Così questa storia, che all'inizio mi sembrava solo un racconto di caccia, è diventata una storia di lealtà e onore. Di solitudine. Di rispetto. E pian piano, pagina dopo pagina, mi è piaciuta sempre di più, anche se poi, in definitiva, non mi ha fatto proprio impazzire.

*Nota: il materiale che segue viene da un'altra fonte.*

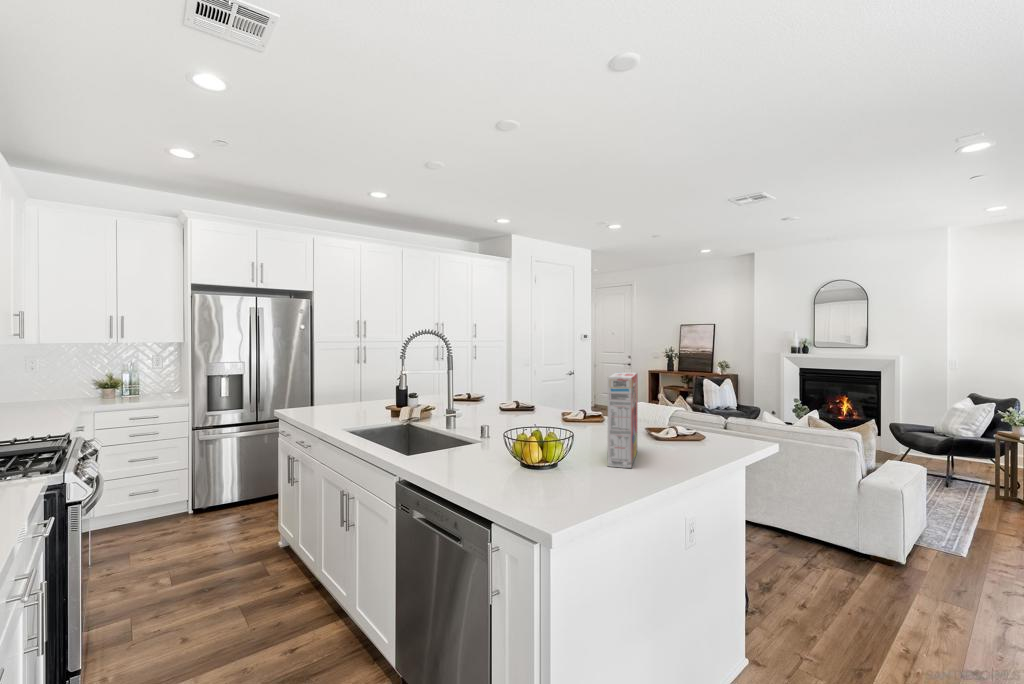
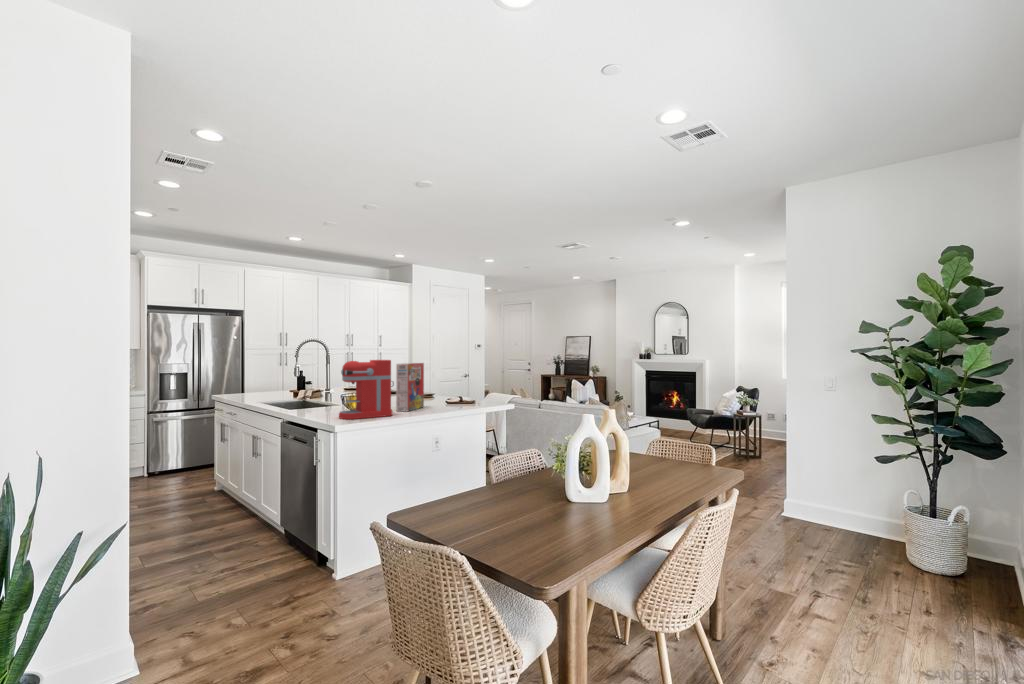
coffee maker: none [524,371,622,501] -> present [339,360,394,419]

Erri De Luca scrive in un modo inconfondibile e anche le sue storie sono molto particolari. C'è spesso un riferimento ai ricordi della sua gioventù, spesa tra le righe di Lotta Continua, alle sue lotte, a quell'ordine che si cercava di sovvertire. Come è già successo con I pesci non chiudono gli occhi (scarabocchi qui) mi sono trovata davanti una storia bella, che però mi lascia un però. Non so come spiegare: la scrittura di Erri De Luca non mi lascia indifferente, ma c'è sempre un qualcosa per cui non me ne innamoro perdutamente.
Comunque, oltre al racconto che dà il titolo al libro, ce n'è un altro, molto breve, alla fine. Si intitola Visita a un albero ed è una specie di ode a questa pianta di conifere che cresce su una roccia sfidando qualsiasi legge della natura, che cresce sola e che, per questo, molto probabilmente sarà la vittima scelta da un fulmine, prima o poi. È un albero sotto cui ogni tanto l'autore va a scrivere, ma non è l'unico inventore di storie tra i due, perché anche gli alberi di montagna scrivono in aria storie che si leggono stando sdraiati sotto. Una ragazza di campagna come me, che d'estate dondola beatamente su un'amaca appesa tra due piante, non può che sottoscrivere.
L'uomo d'inverno deve solo resistere nel guscio. Pensa: nessuna geometria ha ricavato la formula dell'uovo. Per il cerchio, la sfera c'è il pigreco, ma per la figura perfetta della vita non c'è quadratura.